Cinq ans après ses réunions, la verticalité du pouvoir est de nouveau critiquée par les organisations syndicales et la rue. Au Parlement, certains cadres de la majorité présidentielle ont même fait part de leur désapprobation sur l’usage du 49-3 sur un texte aussi important que la réforme des retraites. Aurore Bergé, la cheffe de file des députés Renaissance à l’Assemblée était contre.
Retraites : la crise politique et sociale menace les autres projets de réforme de Macron
A l’automne, le président avait lancé le conseil national de la refondation (CNR) pour « revivifier le débat démocratique ». Mais là encore, les oppositions ont boudé cette instance dont le secrétaire général François Bayrou est actuellement renvoyé en correctionnelle dans l’affaire des assistants parlementaires européens révélée par Médiapart.
Emmanuel Macron va-t-il pouvoir reprendre les commandes facilement dans les jours à venir ?« Sur le fond, reprendre la main à court terme sera très compliqué, affirme Bruno Cautrès, chercheur au Cevipof de Sciences-Po. Les annonces de réformes, même à grand renfort de communication et de discours présidentiels seront perçues comme très lointaines et n’ayant pas d’effet à court terme », poursuit l’universitaire.
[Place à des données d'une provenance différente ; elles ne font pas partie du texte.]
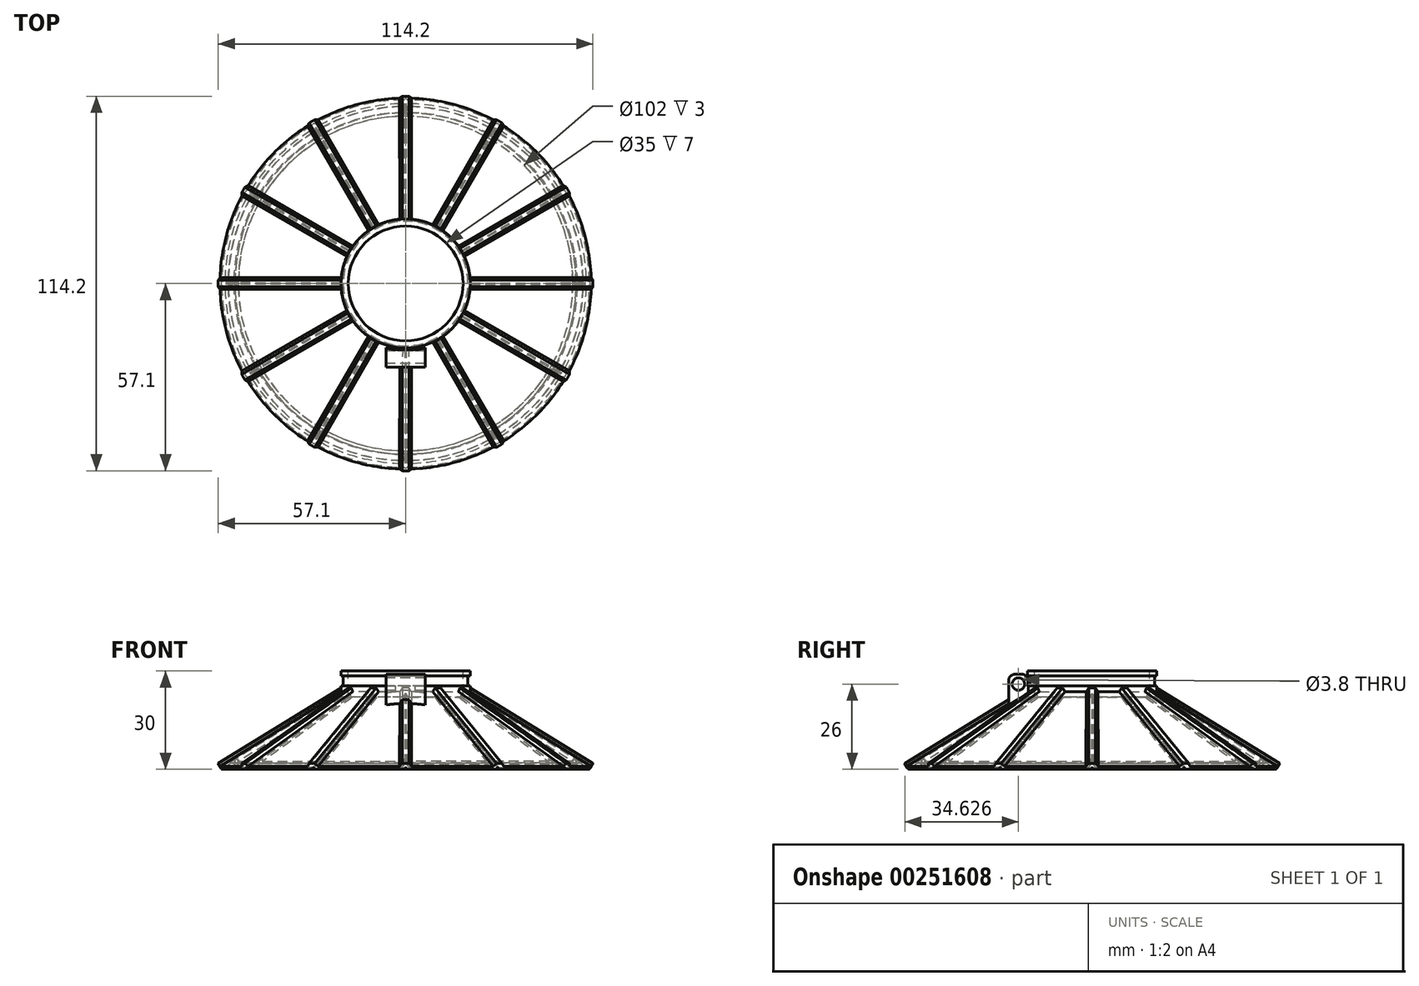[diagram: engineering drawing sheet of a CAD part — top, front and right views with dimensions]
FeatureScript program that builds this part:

Une des issues possibles pour le pouvoir macroniste serait « d’associer à la production de ces politiques publiques les acteurs de la société mais plus du tout sous l’angle de la consultation mais de la vraie association à la fabrique de ces mesures et d’être perçu comme sincère ». En attendant, le macronisme pourrait sortir grandement affaibli de cette réforme.